ニューズウィーク日本版 2015年10月28日 13時25分

 オバマ米大統領は先週、米軍のアフガニスタン駐留を17年以降も延長すると発表した。反政府勢力タリバンの攻勢などを受けた措置だが、自分の任期中に米軍を完全撤退させる方針を表明していたオバマにとって、事実上の公約撤回となる重い決断だ。01年に始まったアフガニスタン戦争は、米史上2番目に長い戦争になっている。

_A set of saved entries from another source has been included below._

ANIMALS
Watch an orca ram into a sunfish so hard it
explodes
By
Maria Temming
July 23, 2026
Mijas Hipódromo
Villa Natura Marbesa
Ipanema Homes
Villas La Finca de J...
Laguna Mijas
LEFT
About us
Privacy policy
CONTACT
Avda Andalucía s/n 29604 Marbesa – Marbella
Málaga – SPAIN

 国連が先月まとめた非公開の報告書によると、タリバンの支配地域は米軍がアフガニスタンに進攻した01年以降で最大に広がった。全34州のうち27州は、タリバンの脅威が「大きい」または「極めて大きい」地域に分類されていると、ニューヨーク・タイムズ紙は報じている。

北部の要衝クンドゥズも危なかった

 首都カブール周辺の州も「相当程度」の脅威にさらされているようだ。この報告はタリバンが北部の要衝クンドゥズを一時占拠する前にまとめられたものなので、現在の状況はさらに悪化していると思われる。

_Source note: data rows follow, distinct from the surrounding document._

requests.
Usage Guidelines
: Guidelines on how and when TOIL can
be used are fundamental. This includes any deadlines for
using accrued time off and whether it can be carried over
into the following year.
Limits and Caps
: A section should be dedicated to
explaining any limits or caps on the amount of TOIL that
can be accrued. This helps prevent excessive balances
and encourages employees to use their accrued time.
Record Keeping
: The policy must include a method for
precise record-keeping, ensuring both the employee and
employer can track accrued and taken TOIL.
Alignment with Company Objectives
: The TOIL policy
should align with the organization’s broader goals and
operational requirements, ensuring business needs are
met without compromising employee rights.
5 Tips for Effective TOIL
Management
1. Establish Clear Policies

 タリバンは最高指導者オマルの死後、後継者に指名されたアクタル・ムハマド・マンスールの下で組織の立て直しと軍事力の強化を図り、組織の主体となったパシュトゥン人が多く暮らす南部や東部の多方面で攻勢に。クンドゥズなど北部に点在するパシュトゥン人地区でも同様だ。

 報道によると、アフガニスタンのガニ大統領は「われわれは過去半年間、13州で同時に戦ってきた。戦争は今も続いている」と語った。アフガニスタン駐留米軍のジョン・キャンベル司令官は先週の米議会での証言で、政府軍が各地方の拠点を「ほぼすべて」維持するなか、「アフガニスタン情勢は重大な分岐点を迎えた」と主張した。

 だが国連の報告によれば、南部のヘルマンド州やウルズガン州で政府軍が押さえているのは政府の施設のみ。それ以外は繰り返し武装勢力の攻撃にさらされているという。